Keratinocytes form a multilayered structure with the priority function of maintaining the skin’s functional integrity. AD patients exhibit an increased production of cytokines and chemokines by keratinocytes, demonstrating their involvement in the pathophysiology of AD. In reply to dermal barrier injury, keratinocytes secreted proteins such as thymic stromal lymphopoietin (TSLP), interleukin-25 (IL-25), and IL-33, which activated OX40L/OX40 (TNF family members) signaling, leading to type 2 immune deviation. OX40-stimulated Th2 cells expressed IL-4, IL-5, IL-6, and IL-13 [58,59]. IL-4 drives TH2 cell differentiation and IgE class switching in B lymphocytes, while IL-13 is involved in B-cell maturation, differentiation, and eosinophil chemotaxis. Further, Th2-derived IL-13 and IL-4 reduce the expression of skin-barrier-related proteins such as filaggrin and loricrin and exacerbate epidermal barrier dysfunction, resulting in Staphylococcus aureus colonization and increased penetration of external allergens [60].
As shown in Figure 6, RT-qPCR results corroborated that cytokine and chemokine mRNA levels were significantly increased in TNF-α/IFN-γ-treated cells compared to the untreated group (p < 0.001).
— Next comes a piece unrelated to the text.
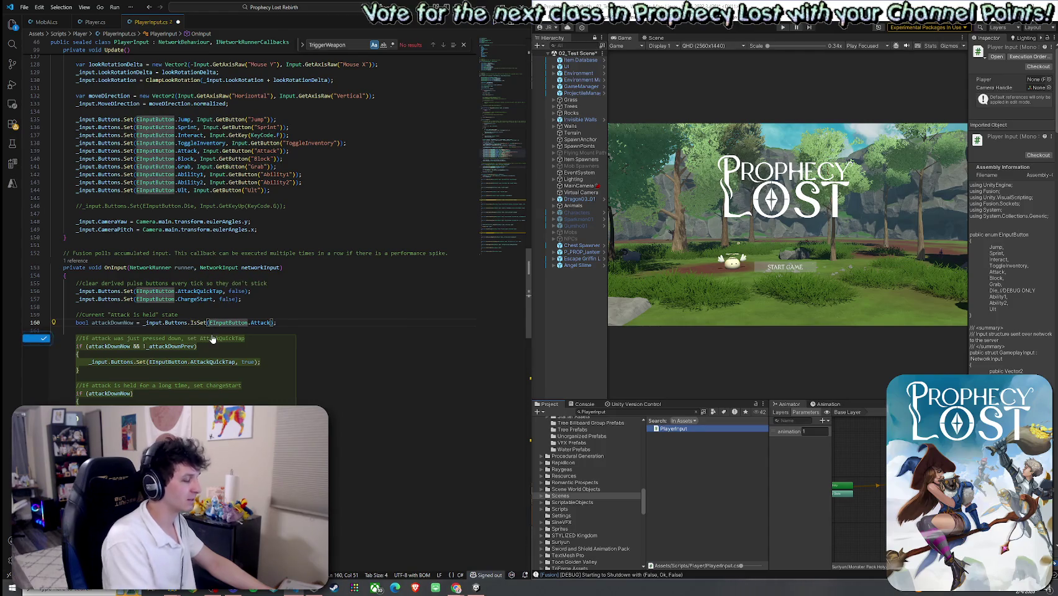
{"action": "type", "text": "(int)"}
Res@gel10 pre-treatment consistently reduced the mRNA levels of all tested cytokines (relative to the housekeeping gene), with about 50% reduction concerning TNF-α/IFN-γ-induced HaCaT cells.
These results demonstrated the ability of Res@gel10 to exert an efficient anti-inflammatory effect through the regulation of both secretion and expression of proinflammatory cytokines in TNF-α/INF-γ-induced human keratinocytes.

4. Conclusions

Atopic dermatitis is a highly prevalent skin disease that occurs in early childhood and may persist into adulthood. The condition has a chronic course and can significantly impact patients’ quality of life. It is a multifactorial pathology whose causes are not clearly understood. However, it is assumed that inflammatory and oxidant stress are responsible for AD symptomatology. Resveratrol has excellent anti-inflammatory and antioxidant activities. However, its poor bioavailability requires a drug delivery system to perform its properties better. This work supported new insights into the therapeutic effects of applying Res-loaded chitosan nanoparticles embedded in hyaluronic hydrogels (Res@gel) as an adjuvant in the treatment of AD symptomatology; 120 nm-sized crosslinked CS nanoparticles were able to encapsulate up to 80% Res, and the HA matrix protected them from hydrolytic degradation, also retarding Res release. Synthesized Res@gel had no effect on keratinocyte proliferation, demonstrating good biocompatibility. Res released from hydrogel significantly reversed ROS production from TNF-α/IFN-γ-treated keratinocytes used as an AD in vitro model. In addition, pre-treatment with Res@gel decreased secretion and expression of proinflammatory cytokines such as IL-4, IL-6, and IL-33, known to be upregulated in AD disease. Hence, the formulated hydrogel is proposed for efficient and sustained Res topical delivery for AD treatment.

Supplementary Materials

The following supporting information can be downloaded at: https://www.mdpi.com/article/10.3390/jfb14020082/s1, Figure S1: Dependence of viscoelastic moduli on the angular frequency; Figure S2: Size distribution of Res NPs before and after stability studies.

Author Contributions

Conceptualization, I.D.L., R.C. and A.C.; investigation, A.V., R.C. and I.D.L.; writing—original draft preparation, I.D.L., R.C., P.P. and A.M.; writing—review and editing, A.M., P.C., G.C.-B. and A.C.; supervision, P.C. and A.C.; funding acquisition, P.C. and A.C. All authors have read and agreed to the published version of the manuscript.

Funding

This work was financially supported by the PON 03 PE_00110_1/ptd1_000410 Titolo: Sviluppo di nanotecnologie Orientate alla Rigenerazione e Ricostruzione tissutale, Implantologia e Sensoristica in Odontoiatria/oculistica (SORRISO); POR Campania FESR 2014_2020 “Tecnologie abilitanti per la sintesi eco-sostenibile di nuovi materiali per la restaurativa dentale”—ABILTECH; EU funding within the Horizon 2020 Program, under the MSCA-RISE 2016 Project “VAHVISTUS” (Grant 734759). G. C-B would like to thank the financial support from AND FONDECYT REGULAR 1221609. The current work was partially funded by the Allianz Industrie Forschung (AiF) grant (Funding code: ZF4025045AJ9) as part of the Central Innovation Program Initiative of the Federal Government of Germany.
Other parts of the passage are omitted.